**What you have to do**
Only the lines of the data holding the string "Forschungseinrichtung" need to be returned.

**Excerpted records**
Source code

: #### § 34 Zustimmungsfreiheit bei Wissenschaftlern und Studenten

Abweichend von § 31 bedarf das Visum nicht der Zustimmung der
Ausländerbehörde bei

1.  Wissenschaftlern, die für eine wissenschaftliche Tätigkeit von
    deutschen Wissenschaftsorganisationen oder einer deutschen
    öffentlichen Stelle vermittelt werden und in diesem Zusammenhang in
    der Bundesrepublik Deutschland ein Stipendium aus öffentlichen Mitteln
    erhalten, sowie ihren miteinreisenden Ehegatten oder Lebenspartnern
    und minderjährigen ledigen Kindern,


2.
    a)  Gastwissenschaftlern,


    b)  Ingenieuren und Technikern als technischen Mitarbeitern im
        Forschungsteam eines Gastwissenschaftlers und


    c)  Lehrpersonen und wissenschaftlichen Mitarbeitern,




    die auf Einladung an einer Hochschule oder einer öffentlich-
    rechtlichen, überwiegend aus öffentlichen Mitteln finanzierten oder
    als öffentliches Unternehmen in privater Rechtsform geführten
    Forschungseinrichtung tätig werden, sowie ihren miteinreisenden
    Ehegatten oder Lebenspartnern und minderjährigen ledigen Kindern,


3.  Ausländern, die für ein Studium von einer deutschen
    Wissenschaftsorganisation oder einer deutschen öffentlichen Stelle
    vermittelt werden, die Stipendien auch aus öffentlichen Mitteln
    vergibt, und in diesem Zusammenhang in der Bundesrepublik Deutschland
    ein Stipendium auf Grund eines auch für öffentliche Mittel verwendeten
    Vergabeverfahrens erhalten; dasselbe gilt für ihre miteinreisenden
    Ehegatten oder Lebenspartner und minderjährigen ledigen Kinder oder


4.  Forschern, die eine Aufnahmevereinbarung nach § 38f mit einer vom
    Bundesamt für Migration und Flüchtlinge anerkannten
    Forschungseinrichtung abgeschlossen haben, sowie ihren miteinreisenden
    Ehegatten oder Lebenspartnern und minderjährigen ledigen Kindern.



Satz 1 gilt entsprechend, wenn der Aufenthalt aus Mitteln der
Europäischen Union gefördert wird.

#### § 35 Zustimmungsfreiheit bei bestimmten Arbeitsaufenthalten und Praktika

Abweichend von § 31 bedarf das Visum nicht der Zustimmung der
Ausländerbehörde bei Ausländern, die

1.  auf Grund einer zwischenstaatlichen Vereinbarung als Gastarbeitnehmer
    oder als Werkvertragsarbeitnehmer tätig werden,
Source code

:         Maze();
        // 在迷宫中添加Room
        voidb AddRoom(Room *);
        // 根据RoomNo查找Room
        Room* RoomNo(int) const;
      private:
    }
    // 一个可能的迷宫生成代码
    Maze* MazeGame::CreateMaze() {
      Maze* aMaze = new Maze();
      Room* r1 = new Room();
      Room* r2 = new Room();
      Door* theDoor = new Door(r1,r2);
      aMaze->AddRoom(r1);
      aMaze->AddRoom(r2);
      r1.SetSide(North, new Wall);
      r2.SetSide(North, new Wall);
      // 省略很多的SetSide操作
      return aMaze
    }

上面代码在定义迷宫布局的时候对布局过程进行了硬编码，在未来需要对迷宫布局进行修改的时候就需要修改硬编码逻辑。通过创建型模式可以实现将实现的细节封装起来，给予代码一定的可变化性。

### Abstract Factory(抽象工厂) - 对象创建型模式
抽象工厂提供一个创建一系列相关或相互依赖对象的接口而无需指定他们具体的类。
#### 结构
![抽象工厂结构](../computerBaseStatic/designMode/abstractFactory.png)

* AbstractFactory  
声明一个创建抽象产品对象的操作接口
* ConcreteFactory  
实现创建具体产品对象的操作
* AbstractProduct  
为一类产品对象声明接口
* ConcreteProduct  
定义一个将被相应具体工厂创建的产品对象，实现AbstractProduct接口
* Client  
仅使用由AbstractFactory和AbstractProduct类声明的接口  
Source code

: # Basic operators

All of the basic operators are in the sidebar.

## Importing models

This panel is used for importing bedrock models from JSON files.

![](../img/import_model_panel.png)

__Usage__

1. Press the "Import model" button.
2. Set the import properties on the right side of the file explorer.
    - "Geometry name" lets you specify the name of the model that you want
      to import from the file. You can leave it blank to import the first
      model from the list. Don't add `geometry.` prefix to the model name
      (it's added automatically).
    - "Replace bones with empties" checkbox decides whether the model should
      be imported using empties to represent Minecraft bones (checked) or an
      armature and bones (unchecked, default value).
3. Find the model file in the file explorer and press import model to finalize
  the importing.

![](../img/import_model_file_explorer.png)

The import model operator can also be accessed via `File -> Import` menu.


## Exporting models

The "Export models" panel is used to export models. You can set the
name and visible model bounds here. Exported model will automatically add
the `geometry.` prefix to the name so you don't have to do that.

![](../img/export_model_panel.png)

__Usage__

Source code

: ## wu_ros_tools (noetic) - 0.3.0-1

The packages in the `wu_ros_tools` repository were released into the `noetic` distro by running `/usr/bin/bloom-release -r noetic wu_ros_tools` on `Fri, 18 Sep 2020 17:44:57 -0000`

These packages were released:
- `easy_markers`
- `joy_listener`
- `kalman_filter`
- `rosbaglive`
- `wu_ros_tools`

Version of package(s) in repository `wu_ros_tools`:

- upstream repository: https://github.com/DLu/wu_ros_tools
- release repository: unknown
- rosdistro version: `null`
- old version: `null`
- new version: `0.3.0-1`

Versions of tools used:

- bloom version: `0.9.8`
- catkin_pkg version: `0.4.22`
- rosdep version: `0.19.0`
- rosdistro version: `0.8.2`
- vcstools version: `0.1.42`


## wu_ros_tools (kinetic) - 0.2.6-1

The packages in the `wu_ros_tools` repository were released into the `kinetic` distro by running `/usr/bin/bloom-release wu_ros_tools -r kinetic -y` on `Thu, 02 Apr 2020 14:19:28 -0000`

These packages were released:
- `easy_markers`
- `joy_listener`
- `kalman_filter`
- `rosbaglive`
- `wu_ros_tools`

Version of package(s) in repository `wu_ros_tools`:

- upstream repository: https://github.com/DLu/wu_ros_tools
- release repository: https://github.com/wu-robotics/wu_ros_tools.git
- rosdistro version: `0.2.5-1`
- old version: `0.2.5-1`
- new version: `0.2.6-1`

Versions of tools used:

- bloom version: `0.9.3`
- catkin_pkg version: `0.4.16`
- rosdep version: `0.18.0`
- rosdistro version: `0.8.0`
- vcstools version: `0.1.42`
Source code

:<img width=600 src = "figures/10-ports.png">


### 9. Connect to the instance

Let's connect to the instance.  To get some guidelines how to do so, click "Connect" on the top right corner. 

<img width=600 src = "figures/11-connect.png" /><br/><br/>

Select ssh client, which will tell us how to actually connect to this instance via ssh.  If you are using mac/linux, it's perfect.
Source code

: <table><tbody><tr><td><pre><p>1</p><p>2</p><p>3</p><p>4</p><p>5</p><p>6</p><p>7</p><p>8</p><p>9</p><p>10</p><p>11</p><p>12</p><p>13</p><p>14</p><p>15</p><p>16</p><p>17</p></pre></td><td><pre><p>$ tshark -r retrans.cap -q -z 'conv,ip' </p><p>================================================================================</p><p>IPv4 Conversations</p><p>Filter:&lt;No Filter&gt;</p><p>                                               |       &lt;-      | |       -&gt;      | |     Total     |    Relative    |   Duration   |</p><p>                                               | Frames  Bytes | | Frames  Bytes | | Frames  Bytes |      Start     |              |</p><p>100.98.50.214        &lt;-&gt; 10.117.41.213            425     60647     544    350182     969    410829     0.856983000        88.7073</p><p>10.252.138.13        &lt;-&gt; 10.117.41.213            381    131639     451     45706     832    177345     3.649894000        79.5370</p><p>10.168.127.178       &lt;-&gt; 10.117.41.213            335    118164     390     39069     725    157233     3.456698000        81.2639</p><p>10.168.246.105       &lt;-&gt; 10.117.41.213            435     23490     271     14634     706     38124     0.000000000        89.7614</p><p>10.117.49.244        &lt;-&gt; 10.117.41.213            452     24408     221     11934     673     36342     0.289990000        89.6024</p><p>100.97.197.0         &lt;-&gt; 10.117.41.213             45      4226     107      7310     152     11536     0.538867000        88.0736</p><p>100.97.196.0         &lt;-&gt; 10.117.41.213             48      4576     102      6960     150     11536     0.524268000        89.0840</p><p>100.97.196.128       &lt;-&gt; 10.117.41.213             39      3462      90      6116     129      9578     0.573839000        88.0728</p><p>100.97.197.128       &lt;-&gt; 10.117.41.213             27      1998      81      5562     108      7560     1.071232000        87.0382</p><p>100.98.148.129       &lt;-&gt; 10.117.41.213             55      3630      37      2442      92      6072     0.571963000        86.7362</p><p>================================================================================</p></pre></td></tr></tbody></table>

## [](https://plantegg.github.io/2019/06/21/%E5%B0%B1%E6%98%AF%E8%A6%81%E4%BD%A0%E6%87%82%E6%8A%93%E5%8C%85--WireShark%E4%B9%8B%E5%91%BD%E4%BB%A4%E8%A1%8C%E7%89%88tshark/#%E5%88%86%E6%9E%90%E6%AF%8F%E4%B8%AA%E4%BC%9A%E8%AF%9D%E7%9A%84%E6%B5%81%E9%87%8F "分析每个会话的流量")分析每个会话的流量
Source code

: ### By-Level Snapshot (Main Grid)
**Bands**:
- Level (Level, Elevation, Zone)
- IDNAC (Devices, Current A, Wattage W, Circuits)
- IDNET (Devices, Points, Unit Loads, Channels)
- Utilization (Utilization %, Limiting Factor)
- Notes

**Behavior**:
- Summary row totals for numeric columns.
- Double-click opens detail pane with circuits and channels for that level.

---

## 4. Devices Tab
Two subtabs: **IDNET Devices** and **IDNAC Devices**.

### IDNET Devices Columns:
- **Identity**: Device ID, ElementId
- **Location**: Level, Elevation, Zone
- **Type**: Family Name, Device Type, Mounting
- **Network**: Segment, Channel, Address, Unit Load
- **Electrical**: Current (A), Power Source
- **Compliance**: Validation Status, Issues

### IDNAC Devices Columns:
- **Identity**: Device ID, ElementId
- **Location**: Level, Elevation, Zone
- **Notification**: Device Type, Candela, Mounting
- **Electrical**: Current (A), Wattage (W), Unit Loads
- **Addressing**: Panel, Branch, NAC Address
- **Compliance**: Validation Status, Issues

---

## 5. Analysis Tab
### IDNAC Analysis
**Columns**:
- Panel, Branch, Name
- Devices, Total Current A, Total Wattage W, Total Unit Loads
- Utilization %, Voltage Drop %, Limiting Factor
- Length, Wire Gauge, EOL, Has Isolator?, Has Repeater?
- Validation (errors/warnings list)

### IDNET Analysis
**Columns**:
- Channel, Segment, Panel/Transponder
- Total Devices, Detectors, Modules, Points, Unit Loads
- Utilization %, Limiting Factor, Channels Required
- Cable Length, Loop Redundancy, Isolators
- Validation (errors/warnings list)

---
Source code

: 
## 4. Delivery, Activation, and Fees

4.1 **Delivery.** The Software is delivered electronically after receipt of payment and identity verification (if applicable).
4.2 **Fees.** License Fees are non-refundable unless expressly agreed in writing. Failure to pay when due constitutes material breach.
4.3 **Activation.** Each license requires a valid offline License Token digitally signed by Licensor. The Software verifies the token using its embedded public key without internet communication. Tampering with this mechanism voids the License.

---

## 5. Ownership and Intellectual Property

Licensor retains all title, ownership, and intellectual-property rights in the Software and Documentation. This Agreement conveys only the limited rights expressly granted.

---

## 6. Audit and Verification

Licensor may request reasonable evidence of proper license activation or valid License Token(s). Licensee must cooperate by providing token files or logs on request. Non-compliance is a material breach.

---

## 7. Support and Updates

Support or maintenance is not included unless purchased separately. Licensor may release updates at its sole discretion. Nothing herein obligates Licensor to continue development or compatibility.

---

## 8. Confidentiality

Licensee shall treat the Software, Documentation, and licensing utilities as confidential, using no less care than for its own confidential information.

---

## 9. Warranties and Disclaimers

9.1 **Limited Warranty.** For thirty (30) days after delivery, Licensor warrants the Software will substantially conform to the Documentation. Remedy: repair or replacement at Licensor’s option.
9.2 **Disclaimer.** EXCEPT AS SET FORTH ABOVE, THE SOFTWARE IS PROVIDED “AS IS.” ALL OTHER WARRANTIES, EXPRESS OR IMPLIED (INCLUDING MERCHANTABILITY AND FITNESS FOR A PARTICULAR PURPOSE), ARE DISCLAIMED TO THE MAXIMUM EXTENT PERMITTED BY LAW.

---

**Response area**
    Forschungseinrichtung tätig werden, sowie ihren miteinreisenden
    Forschungseinrichtung abgeschlossen haben, sowie ihren miteinreisenden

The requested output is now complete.